BEGIN Working data

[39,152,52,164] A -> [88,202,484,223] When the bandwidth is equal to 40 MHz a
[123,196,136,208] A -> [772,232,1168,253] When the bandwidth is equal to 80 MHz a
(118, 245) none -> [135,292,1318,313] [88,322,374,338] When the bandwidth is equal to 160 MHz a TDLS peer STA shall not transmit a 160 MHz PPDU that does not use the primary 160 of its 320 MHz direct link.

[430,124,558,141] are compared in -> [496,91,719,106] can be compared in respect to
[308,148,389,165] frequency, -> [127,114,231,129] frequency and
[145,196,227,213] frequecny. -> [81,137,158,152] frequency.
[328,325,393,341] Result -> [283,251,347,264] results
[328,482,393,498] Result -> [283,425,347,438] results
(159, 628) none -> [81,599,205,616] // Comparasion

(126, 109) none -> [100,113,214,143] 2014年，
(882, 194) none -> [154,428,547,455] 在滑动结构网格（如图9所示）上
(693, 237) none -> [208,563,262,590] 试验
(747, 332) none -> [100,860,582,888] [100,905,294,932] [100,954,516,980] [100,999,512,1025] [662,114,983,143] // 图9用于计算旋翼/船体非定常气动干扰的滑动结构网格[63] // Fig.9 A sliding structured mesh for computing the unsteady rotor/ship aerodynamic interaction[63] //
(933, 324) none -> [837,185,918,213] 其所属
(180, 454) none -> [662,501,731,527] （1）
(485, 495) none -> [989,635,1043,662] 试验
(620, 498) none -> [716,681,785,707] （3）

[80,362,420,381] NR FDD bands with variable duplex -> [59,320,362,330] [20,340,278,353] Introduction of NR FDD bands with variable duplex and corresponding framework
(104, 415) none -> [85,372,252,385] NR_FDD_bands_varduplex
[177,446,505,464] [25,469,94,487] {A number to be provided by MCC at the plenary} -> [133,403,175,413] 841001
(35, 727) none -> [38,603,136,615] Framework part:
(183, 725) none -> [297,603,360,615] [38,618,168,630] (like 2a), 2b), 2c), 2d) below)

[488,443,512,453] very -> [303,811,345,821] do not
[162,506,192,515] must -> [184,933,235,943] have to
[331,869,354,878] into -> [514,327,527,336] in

END Working data

#### What is expected
Faithfully write out the entire listing, line by line.

#### Answer to the problem
[39,152,52,164] A -> [88,202,484,223] When the bandwidth is equal to 40 MHz a
[123,196,136,208] A -> [772,232,1168,253] When the bandwidth is equal to 80 MHz a
(118, 245) none -> [135,292,1318,313] [88,322,374,338] When the bandwidth is equal to 160 MHz a TDLS peer STA shall not transmit a 160 MHz PPDU that does not use the primary 160 of its 320 MHz direct link.

[430,124,558,141] are compared in -> [496,91,719,106] can be compared in respect to
[308,148,389,165] frequency, -> [127,114,231,129] frequency and
[145,196,227,213] frequecny. -> [81,137,158,152] frequency.
[328,325,393,341] Result -> [283,251,347,264] results
[328,482,393,498] Result -> [283,425,347,438] results
(159, 628) none -> [81,599,205,616] // Comparasion

(126, 109) none -> [100,113,214,143] 2014年，
(882, 194) none -> [154,428,547,455] 在滑动结构网格（如图9所示）上
(693, 237) none -> [208,563,262,590] 试验
(747, 332) none -> [100,860,582,888] [100,905,294,932] [100,954,516,980] [100,999,512,1025] [662,114,983,143] // 图9用于计算旋翼/船体非定常气动干扰的滑动结构网格[63] // Fig.9 A sliding structured mesh for computing the unsteady rotor/ship aerodynamic interaction[63] //
(933, 324) none -> [837,185,918,213] 其所属
(180, 454) none -> [662,501,731,527] （1）
(485, 495) none -> [989,635,1043,662] 试验
(620, 498) none -> [716,681,785,707] （3）

[80,362,420,381] NR FDD bands with variable duplex -> [59,320,362,330] [20,340,278,353] Introduction of NR FDD bands with variable duplex and corresponding framework
(104, 415) none -> [85,372,252,385] NR_FDD_bands_varduplex
[177,446,505,464] [25,469,94,487] {A number to be provided by MCC at the plenary} -> [133,403,175,413] 841001
(35, 727) none -> [38,603,136,615] Framework part:
(183, 725) none -> [297,603,360,615] [38,618,168,630] (like 2a), 2b), 2c), 2d) below)

[488,443,512,453] very -> [303,811,345,821] do not
[162,506,192,515] must -> [184,933,235,943] have to
[331,869,354,878] into -> [514,327,527,336] in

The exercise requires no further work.